GGN computes \(G v = J^\top H_\ell J v\), which needs the model output and the loss-of-output separately. We can't extract them from a single closure efficiently.

from hessian_eigenthings.operators import GGNOperator

def forward_fn(model, batch):
    inputs, _ = batch
    return model(inputs)

def loss_of_output_fn(output, batch):
    _, targets = batch
    return torch.nn.functional.cross_entropy(output, targets)

op = GGNOperator(
    model=model,
    dataloader=loader,
    forward_fn=forward_fn,
    loss_of_output_fn=loss_of_output_fn,
)

Or use the helpers:

from hessian_eigenthings.loss_fns import supervised_forward, supervised_loss_of_output

op = GGNOperator(
    model=model,
    dataloader=loader,
    forward_fn=supervised_forward,
    loss_of_output_fn=supervised_loss_of_output(torch.nn.functional.cross_entropy),
)

EmpiricalFisherOperator: per_sample_loss_fn(model, sample) -> Tensor

Empirical Fisher needs per-sample gradients. Provide a function that takes a single un-batched sample:

from hessian_eigenthings.operators import EmpiricalFisherOperator

def per_sample_loss(model, sample):
    x, y = sample
    return torch.nn.functional.cross_entropy(
        model(x.unsqueeze(0)), y.unsqueeze(0)
    )

op = EmpiricalFisherOperator(
    model=model,
    dataloader=loader,
    per_sample_loss_fn=per_sample_loss,
    sample_dim=0,    # which axis of the batch tensors is the sample axis
)

The operator uses torch.func.vmap(grad(...)) to vectorize over the batch, so per-sample grads are computed in one efficient pass — not a Python loop.

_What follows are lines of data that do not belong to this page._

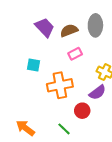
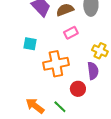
purple semicircle: (97, 92) -> (93, 71), turned -60
orange arrow: (25, 128) -> (35, 106), moved

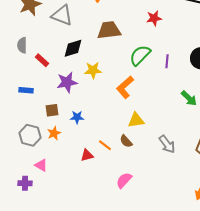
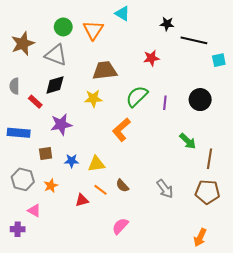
black diamond: (73, 48) -> (55, 85), moved
yellow star: (93, 70) -> (93, 99), moved
blue rectangle: (26, 90) -> (19, 133), size x1.5
yellow triangle: (136, 120) -> (96, 164), moved
orange star: (54, 133) -> (51, 186), moved

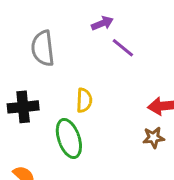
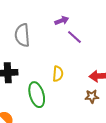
yellow semicircle: (84, 100) -> (58, 74), moved

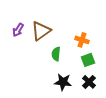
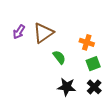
green semicircle: (56, 54) -> (59, 57), turned 136

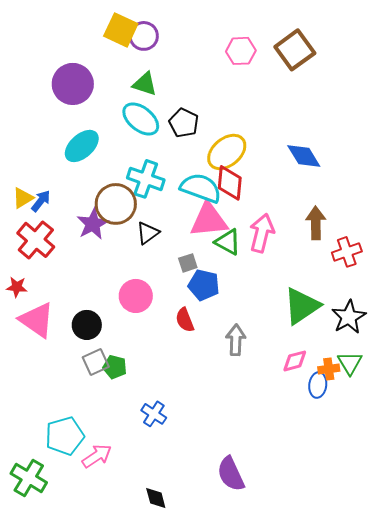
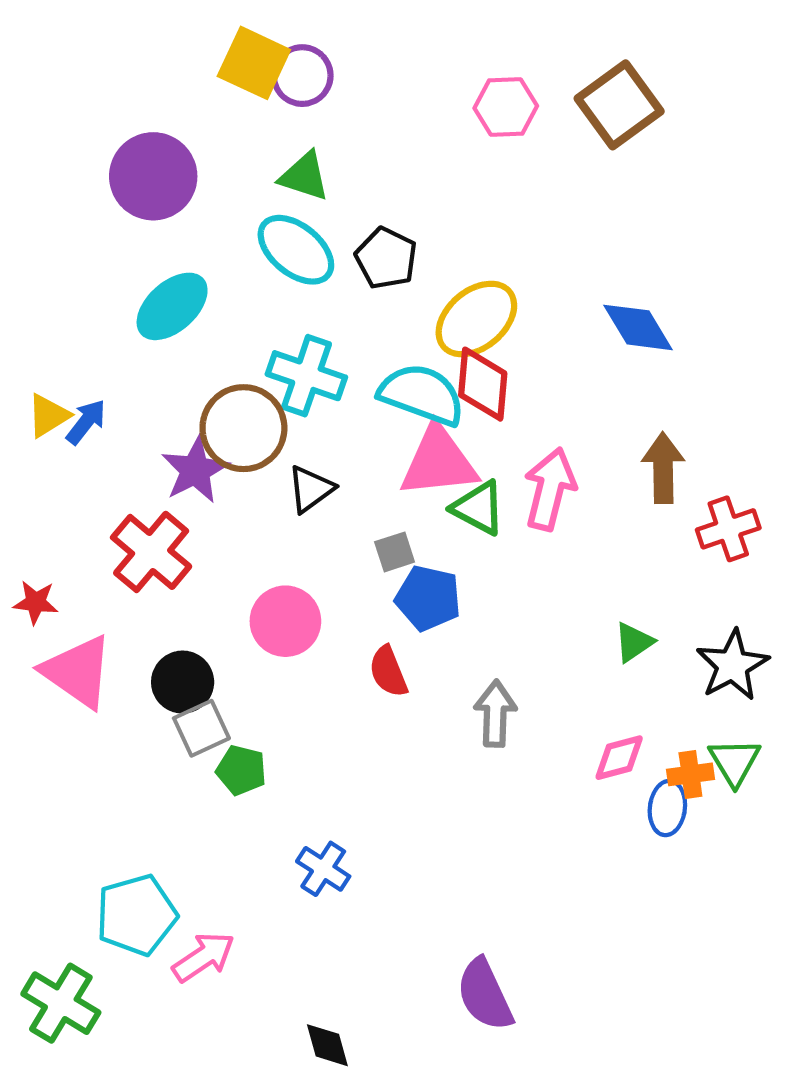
red cross: (36, 240) -> (151, 552), moved
green triangle: (302, 306) -> (634, 642), size x0.5
gray square: (96, 362) -> (201, 728), moved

HuggingFace and TransformerLens

For HuggingFace causal LMs:

from hessian_eigenthings.loss_fns import hf_lm_loss, hf_lm_forward, hf_lm_loss_of_output

# Hessian
HessianOperator(model=hf_model, dataloader=batches, loss_fn=hf_lm_loss())

# GGN
GGNOperator(
    model=hf_model, dataloader=batches,
    forward_fn=hf_lm_forward(),
    loss_of_output_fn=hf_lm_loss_of_output(),
)

For TransformerLens:

from hessian_eigenthings.loss_fns import tlens_loss, tlens_forward, tlens_loss_of_output

HessianOperator(model=tlens_model, dataloader=tokens, loss_fn=tlens_loss())
GGNOperator(model=tlens_model, dataloader=tokens,
            forward_fn=tlens_forward(),
            loss_of_output_fn=tlens_loss_of_output())

Notes

  • The loss should be a scalar (tensor.dim() == 0).
  • Reduction matters for normalization: reduction='mean' produces the per-sample-mean Hessian; reduction='sum' is batch_size times larger. Stay consistent across batches in the same dataloader.
  • For losses that depend on multiple samples interacting (contrastive, in-batch negatives), the per-sample-loss API for empirical Fisher is undefined — use Hessian or GGN instead.